En una ciudad donde a las diez de la mañana los termómetros marcan treinta y dos grados y las chicharras se desgañitan con sus cantos en alta fidelidad desde las primeras horas del día, el concepto realidad es a veces difícil de delimitar.
Sevilla es así de dual; sorprendente y cansina a la vez. Y los sevillanos viven sumergidos en una aparente apatía que no es sino una técnica de supervivencia en un entorno donde pasar de un polo al opuesto es cuestión de segundos. Sólo desde esa relativa calma de la no exasperación se puede sobrevivir a una ciudad tan cambiante, un ser mastodóntico y multiforme, que se transforma ante tus ojos con una rapidez meteórica y que siempre es capaz de atraparte el corazón con sus estrategias de engaño.
En Sevilla, la necesidad de reinventarse es un credo de obligada aplicación. Ya sea contraponiendo lo ultramoderno con lo que permanece inherente al estado de las cosas, aunque para ello haya que inventar la cuadratura del círculo, ya ideando lo inexistente para que su visión previa vaya impregnando la realidad múltiple que los sevillanos necesitan tener permanentemente ante sus ojos para que la ciudad alcance cierto grado de credibilidad.

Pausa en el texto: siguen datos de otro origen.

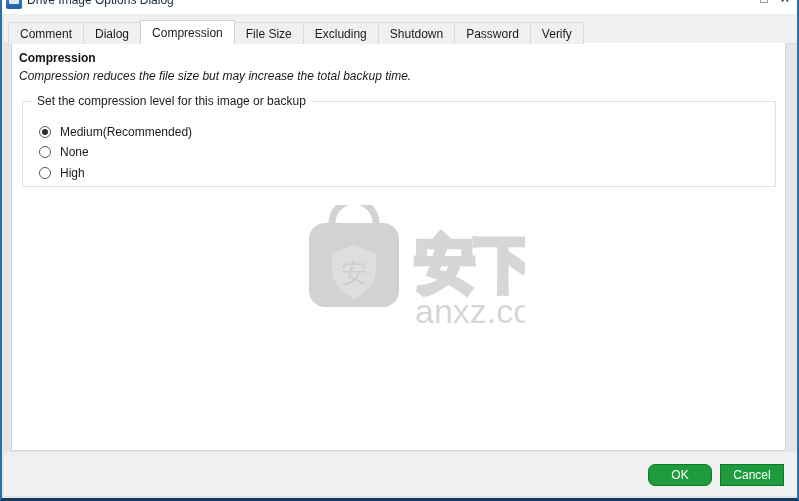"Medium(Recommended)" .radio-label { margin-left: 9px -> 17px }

Porque Sevilla es un juego permanente entre opuestos, que se regatean hasta el infinito en una filigrana estética con apariencia de danza tribal. Y es debate de lo imposible, que se eterniza creando ese humus necesario y fértil que propicie el estado típico del sevillano, rayano en el abandono, la dejadez, la desidia, la indiferencia, la indolencia, y la abulia, que es el único que permite soportar con cierta esperanza de éxito un clima que es el fiel reflejo en el espejo de la idiosincrasia de su ciudad.